Wednesday, November 16, 2022

1982 @ 40: TENEBRAE

Bestselling whodunnit writer Peter Neal travels to Rome for a promotional tour of his latest thriller, Tenebrae. It's not just interviews and signings, though. He's barely landed before a series of murders starts in which the killer leaves notes for him, quoting his work, effectively calling him the inspiration for the killings. Detectives is on the case but Peter, himself, has his own ideas and quietly begins his own investigation. Is it the weirdly bent journalist, his frenzied fiancĂ©, a member of the  of the LGBTQ+ community in Rome making a point? All shall be revealed (but not in this post).

While the first twenty minutes of this entry into Argento's giallo cinema can feel a little cramped and awkward, once it gets into second and hits the road it's one of his tightest and effective thrillers. There are plenty of stunning camera moves like the survey around the house that is part stalker and part supernaturally powered killer or some of the breathtaking murder scenes. Goblin's score veers between ethereality and the nasty end of prog and is always welcome in an Argento joint.

International stars Anthony Franciosa as the urbane, ratpack style author works a treat as does John Saxon, playing against his B-movie action single-cell dimensions to comic effect. Argento's partner in life and writing Daria Nicolodi, so welcome on screen in Deep Red, provides most of the ethical gravitas to proceedings. My favourite of the cast has to be Guiliano Gemma as Detective Germani who reads libraries of thrillers but never guesses the killer. He is the end of a long line of Argento cops who steal all their scenes from Crystal Plumage on.

I always forget the strange, dreamlike sequences of the woman on the beach with the teen boys. There is a creeping unease beneath its beauty that recalls filmmakers far further to the margins than Argento, like Zulawski, Pasolini or even Jodorowsky. There are two of them, both mixing a brooding sexuality with sudden violence, and their appearance is always arresting by both their progress and the interruption to the more muscular giallo style of the rest of the film. They are centrally relevant to the plot but it won't be apparent as to why until the end and it is so difficult to attribute them to a character that they become more compelling than the murder mystery. It's as thought the film itself is daydreaming a kind of pleasant version of the movie until brought back by violence it cannot mask.

Another aspect that strikes me about this one is that the sensationalism in the treatment of LGBTQ+ people is kept to the novel of the title and the mind of one of the characters. It is not normalised; the jealousy mind games between the lesbian couple are not played for laughs and their sexuality is only the cause of their slaying by a figure whose savagery prevents empathy. This is not unusual in Argento's work but the beige naturalism of the depiction feels pleasant from an era where even edgy comedy played on stereotypes.

Dario Argento was still on a career high at the beginning of the '80s and it would continue for years more before the following decade's patchiness threatened to soften his name (see also John Carpenter and George Romero, just quietly).  While Suspiria before it and Opera after featured more eyepopping violence the kills here are in character with a murderer making statements. The double murder of the two women and then the startling noonday sun in the piazza slaying are as crafty as anything he has done.
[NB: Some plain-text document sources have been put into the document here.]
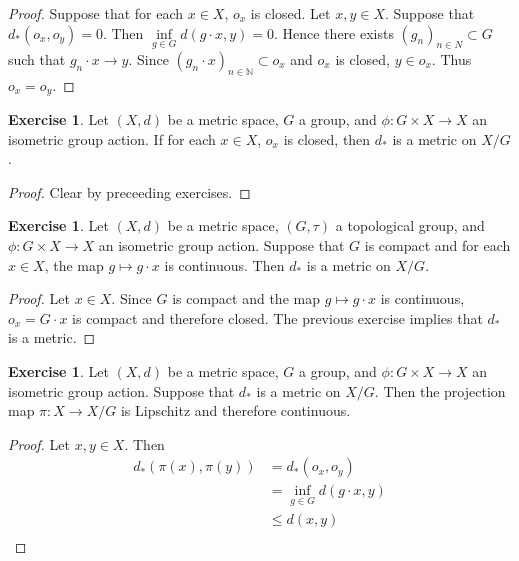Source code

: \documentclass[12pt]{amsart}
\theoremstyle{definition}
\newtheorem{ex}[definition]{Exercise}
\newcommand{\N}{\mathbb{N}}
\begin{document}
	\begin{proof}
	Suppose that for each $x \in X$, $o_x$ is closed. Let $x,y \in X$. Suppose that $d_*(o_x , o_y) = 0$. Then $\inf\limits_{ g \in G} d(g \cdot x, y) = 0$. Hence there exists $(g_n)_{n \in N} \subset G$ such that $g_n \cdot x \rightarrow y$. Since $(g_n \cdot x)_{n \in \N} \subset o_x$ and $o_x$ is closed, $y \in o_x$. Thus $o_x = o_y$. 
	\end{proof}
	
	\begin{ex}
	Let $(X, d)$ be a metric space, $G$ a group, and $\phi: G \times X \rightarrow X$ an isometric group action. If for each $x \in X$, $o_x$ is closed, then $d_*$ is a metric on $X/G$.
	\end{ex}
	
	\begin{proof}
	Clear by preceeding exercises.
	\end{proof}
	
	\begin{ex}
	Let $(X, d)$ be a metric space, $(G, \tau)$ a topological group, and $\phi: G \times X \rightarrow X$ an isometric group action. Suppose that $G$ is compact and for each $x \in X$, the map $g \mapsto g \cdot x$ is continuous. Then $d_*$ is a metric on $X/G$. 
	\end{ex}
	
	\begin{proof}
	Let $x \in X$. Since $G$ is compact and the map $g \mapsto g \cdot x$ is continuous, $o_x = G \cdot x$ is compact and therefore closed. The previous exercise implies that $d_*$ is a metric.
	\end{proof}
	
	\begin{ex}
	Let $(X, d)$ be a metric space, $G$ a group, and $\phi: G \times X \rightarrow X$ an isometric group action. Suppose that $d_*$ is a metric on $X/G$. Then the projection map $\pi: X \rightarrow X/G$ is Lipschitz and therefore continuous.
	\end{ex}
	
	\begin{proof}
	Let $x,y \in X$. Then
	\begin{align*}
	d_*(\pi(x), \pi(y)) 
	&= d_*(o_x, o_y) \\
	&= \inf_{g \in G} d(g \cdot x, y)\\
	& \leq d(x,y)  \\
	\end{align*}
	\end{proof}
	
\end{document}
If Argento has muddied his own waters with later works, to my mind we can still keep the room we've made for him on reservation for all the stunners he brought to the genre which levitated its bar and kept the genre in the realm of great style. If I chose this film for a rewatch it's always as a casual pick but it always ends up reminding me of how compelling it gets, how soon and with what mastery. It wasn't the last time Argento made all of this work so fluently but it's still one of the best.